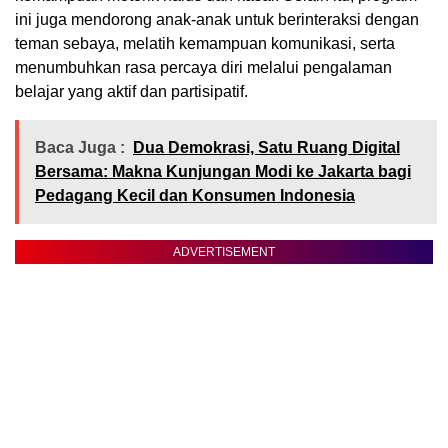
ini juga mendorong anak-anak untuk berinteraksi dengan
teman sebaya, melatih kemampuan komunikasi, serta
menumbuhkan rasa percaya diri melalui pengalaman
belajar yang aktif dan partisipatif.
Baca Juga :
Dua Demokrasi, Satu Ruang Digital
Bersama: Makna Kunjungan Modi ke Jakarta bagi
Pedagang Kecil dan Konsumen Indonesia
ADVERTISEMENT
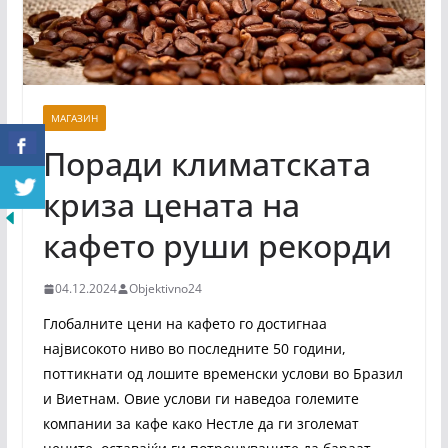
МАГАЗИН
Поради климатската
криза цената на
кафето руши рекорди
04.12.2024
Objektivno24
Глобалните цени на кафето го достигнаа
највисокото ниво во последните 50 години,
поттикнати од лошите временски услови во Бразил
и Виетнам. Овие услови ги наведоа големите
компании за кафе како Нестле да ги зголемат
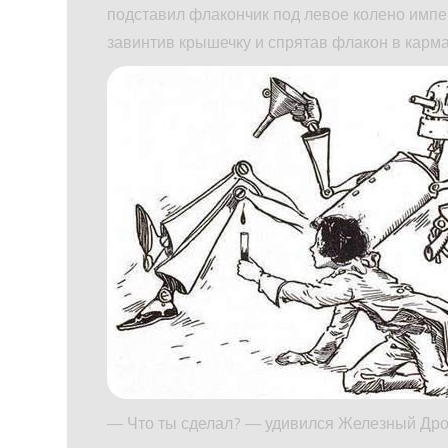
подставил флакончик под левое колено импера
завинтив крышечку и спрятав флакон в карм
— Что ты сделал? — удивился Железный Дро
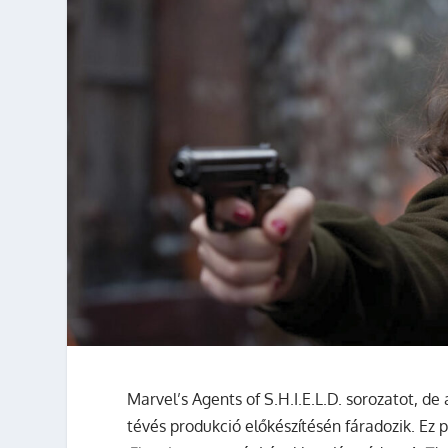
Marvel’s Agents of S.H.I.E.L.D. sorozatot, de
tévés produkció előkészítésén fáradozik. Ez 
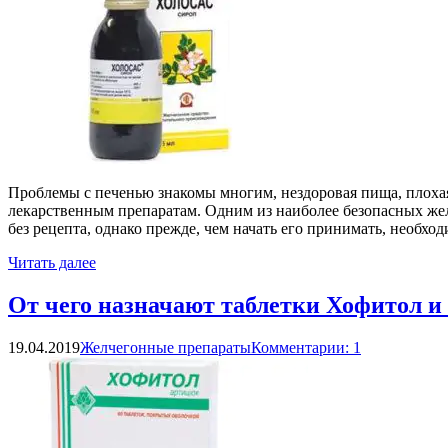
Проблемы с печенью знакомы многим, нездоровая пища, плохая
лекарственным препаратам. Одним из наиболее безопасных жел
без рецепта, однако прежде, чем начать его принимать, необхо
Читать далее
От чего назначают таблетки Хофитол и
19.04.2019
Желчегонные препараты
Комментарии: 1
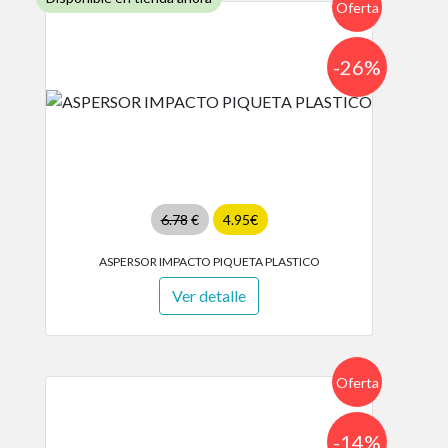
Oferta
-26%
6.78
€
4.95€
ASPERSOR IMPACTO PIQUETA PLASTICO
Ver detalle
Oferta
-14%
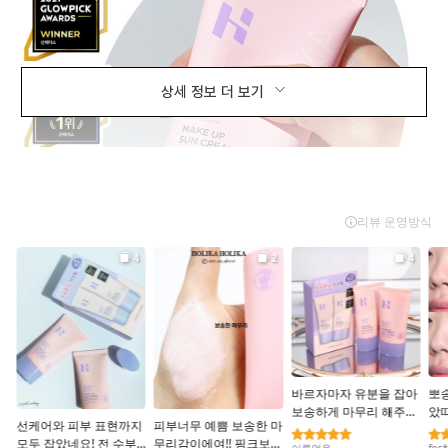
상세 정보 더 보기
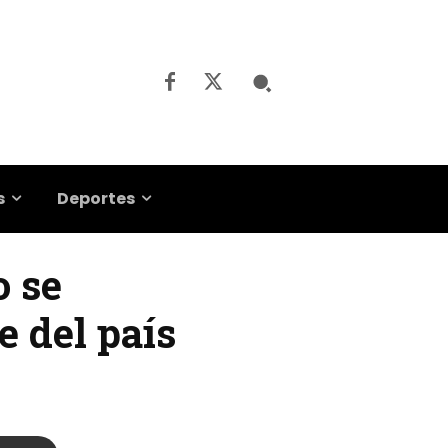
s
Deportes
o se
e del país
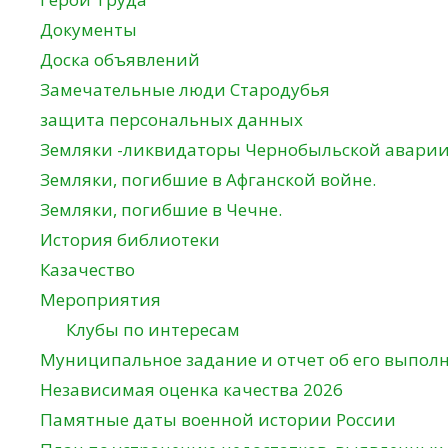
Документы
Доска объявлений
Замечательные люди Стародубья
защита персональных данных
Земляки -ликвидаторы Чернобыльской авари
Земляки, погибшие в Афганской войне.
Земляки, погибшие в Чечне.
История библиотеки
Казачество
Мероприятия
Клубы по интересам
Муниципальное задание и отчет об его выпол
Независимая оценка качества 2026
Памятные даты военной истории России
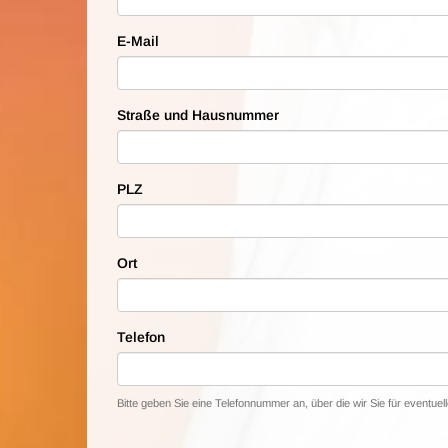
E-Mail
Straße und Hausnummer
PLZ
Ort
Telefon
Bitte geben Sie eine Telefonnummer an, über die wir Sie für eventue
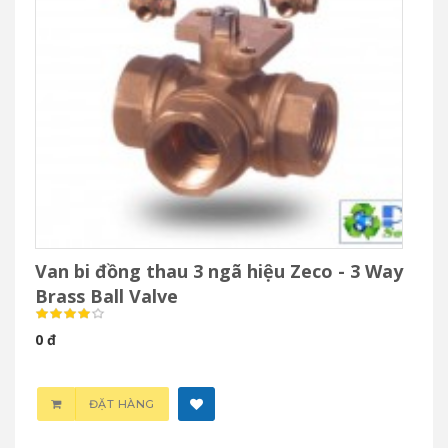
Van bi đồng thau 3 ngã hiệu Zeco - 3 Way
Brass Ball Valve
0 đ
ĐẶT HÀNG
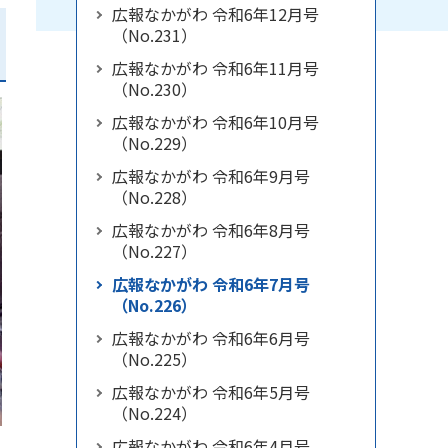
広報なかがわ 令和6年12月号
（No.231）
広報なかがわ 令和6年11月号
（No.230）
広報なかがわ 令和6年10月号
（No.229）
広報なかがわ 令和6年9月号
（No.228）
広報なかがわ 令和6年8月号
（No.227）
広報なかがわ 令和6年7月号
（No.226）
広報なかがわ 令和6年6月号
（No.225）
広報なかがわ 令和6年5月号
（No.224）
広報なかがわ 令和6年4月号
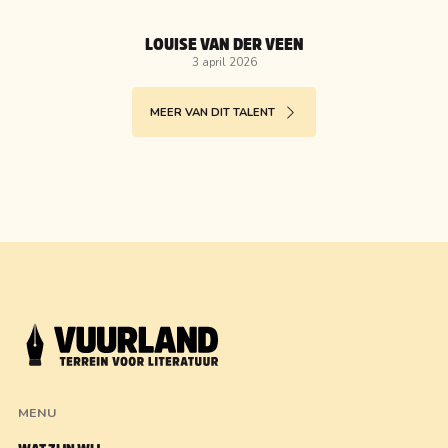
LOUISE VAN DER VEEN
3 april 2026
MEER VAN DIT TALENT
MENU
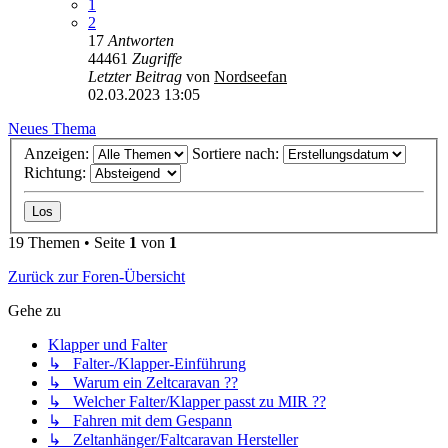
1
2
17
Antworten
44461
Zugriffe
Letzter Beitrag
von
Nordseefan
02.03.2023 13:05
Neues Thema
Anzeigen:
Sortiere nach:
Richtung:
19 Themen • Seite
1
von
1
Zurück zur Foren-Übersicht
Gehe zu
Klapper und Falter
↳ Falter-/Klapper-Einführung
↳ Warum ein Zeltcaravan ??
↳ Welcher Falter/Klapper passt zu MIR ??
↳ Fahren mit dem Gespann
↳ Zeltanhänger/Faltcaravan Hersteller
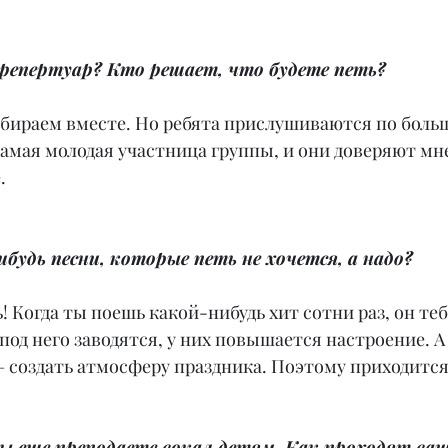
 репертуар? Кто решает, что будете петь?
дбираем вместе. Но ребята прислушиваются по больш
самая молодая участница группы, и они доверяют мне
.
ибудь песни, которые петь не хочется, а надо?
! Когда ты поешь какой-нибудь хит сотни раз, он теб
под него заводятся, у них повышается настроение. А 
– создать атмосферу праздника. Поэтому приходится
вы еще преподаете вокал детям. Как проходят ва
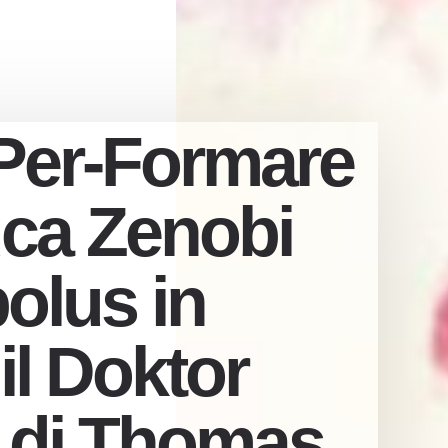
Per-Formare
uca Zenobi
bolus in
il Doktor
 di Thomas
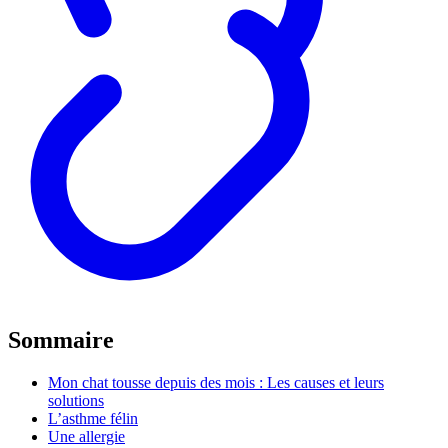
Sommaire
Mon chat tousse depuis des mois : Les causes et leurs
solutions
L’asthme félin
Une allergie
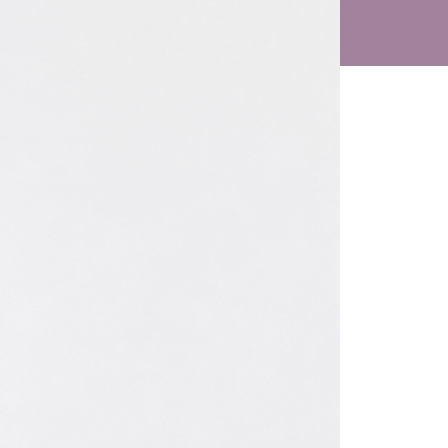
Tu
Contáctanos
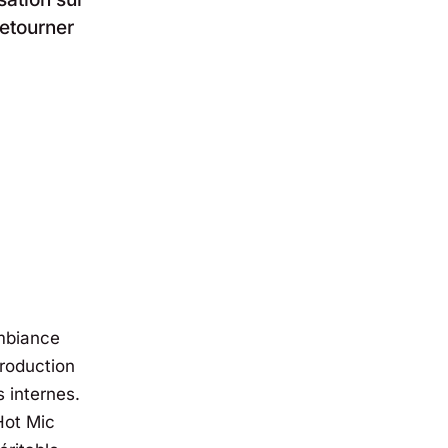
retourner
mbiance
roduction
s internes.
Hot Mic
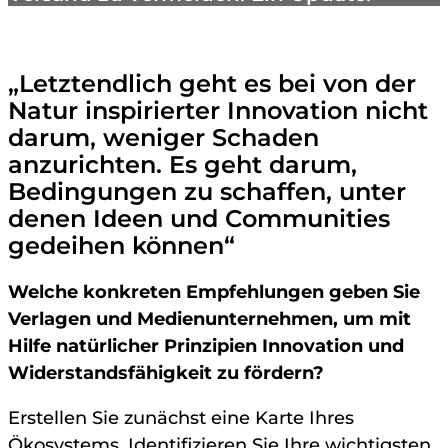
„Letztendlich geht es bei von der
Natur inspirierter Innovation nicht
darum, weniger Schaden
anzurichten. Es geht darum,
Bedingungen zu schaffen, unter
denen Ideen und Communities
gedeihen können“
Welche konkreten Empfehlungen geben Sie
Verlagen und Medienunternehmen, um mit
Hilfe natürlicher Prinzipien Innovation und
Widerstandsfähigkeit zu fördern?
Erstellen Sie zunächst eine Karte Ihres
Ökosystems. Identifizieren Sie Ihre wichtigsten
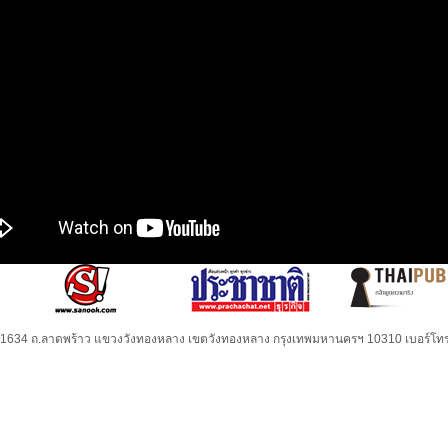
32-1634 ถ.ลาดพร้าว แขวงวังทองหลาง เขตวังทองหลาง กรุงเทพมหานครฯ 10310 เบอร์โทร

● **WHAT THIS TASK INVOLVES**
Copy out every line in the entries above that contains the word "darum".

● **ANSWER SPACE**
darum, weniger Schaden
anzurichten. Es geht darum,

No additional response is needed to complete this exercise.